# Sayfa
--------------------

Teşvik ve Ödüllendirme Yöntemleri: Görev Modeli, Uzmanlığa, profesyonelliğe büyük önem verir. Değişiklik çok sevilir. Sorun çözmek ana görevdir.

* Varoluşçu Model (Dionisos):

Düşünme ve Öğrenme Yöntemleri: Varoluşçu modelin temsilcileri herhangi bir beceriyi deneyerek öğrenmeyi tercih ederler. Fırsat isterler fakat seçim hakkı kendilerinde olmalıdır.

Etkileme ve Değiştirme Yöntemleri: Dionisos karakterini etkilemek çok zordur. İnsana saygı duyarlar. Yönetilmeleri çok güçtür. Bu modeldeki insanlar birbirinden tamamen farklı, apayrı insanlardır.

Teşvik ve Ödüllendirme: Dionisos profesyonelleri şöhrete fazla önem vermeyip, reklam olmayı sevmezler. Küçük bir şilt, bir şiir, göze çarpmayan bir resim bile Dionisos’u ödüllendirmeye yeter.

BÖLÜM 3: TANRILAR DENGESİ

Bu bölümde önce şirketlerde, tanrılar ya da modeller dengesini etkileyen güçleri yakından tanıyacağız.

Daha sonra tanrılar arasındaki bağlantıları inceleyeceğiz.

Etkileyici güçler:

-Büyüme -İş sistemleri -Yaşam dönemleri -İnsanlar

Büyüme: Tanrılar dengesini etkileyen ilk güç şirketin büyümesidir. Şirket ne kadar büyürse o kadar Apollo modeline yaklaşır. Büyümenin artması, sabit-düzenli durumların oranını artırmasına yol açar.

Yaşam Dönemleri: Değişim hızı diye de nitelendirilir. Şirketler yaşam dönemlerine uyum sağlamak için birtakım yöntemler geliştirmişlerdir. Bunlar;

-Görev birimleri veya çalışma grupları oluşturmak.

--------------------

# Veri kümesi

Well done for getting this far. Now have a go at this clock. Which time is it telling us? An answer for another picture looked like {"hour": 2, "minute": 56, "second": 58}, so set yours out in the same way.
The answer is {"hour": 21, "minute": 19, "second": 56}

--------------------

# Alıştırma A
Sayfaya göre tanrılar dengesini etkileyen ilk güç nedir?
# Alıştırma B
Sayfadaki "Teşvik ve Ödüllendirme: Dionisos" ifadesinden başlayıp "artırmasına yol açar." ifadesi de dahil olmak üzere olan kısmı birebir kopyalayın.

# Alıştırma çıktısı A
Şirketin büyümesi.

# Alıştırma çıktısı B
Teşvik ve Ödüllendirme: Dionisos profesyonelleri şöhrete fazla önem vermeyip, reklam olmayı sevmezler. Küçük bir şilt, bir şiir, göze çarpmayan bir resim bile Dionisos’u ödüllendirmeye yeter.

BÖLÜM 3: TANRILAR DENGESİ

Bu bölümde önce şirketlerde, tanrılar ya da modeller dengesini etkileyen güçleri yakından tanıyacağız.

Daha sonra tanrılar arasındaki bağlantıları inceleyeceğiz.

Etkileyici güçler:

-Büyüme -İş sistemleri -Yaşam dönemleri -İnsanlar

Büyüme: Tanrılar dengesini etkileyen ilk güç şirketin büyümesidir. Şirket ne kadar büyürse o kadar Apollo modeline yaklaşır. Büyümenin artması, sabit-düzenli durumların oranını artırmasına yol açar.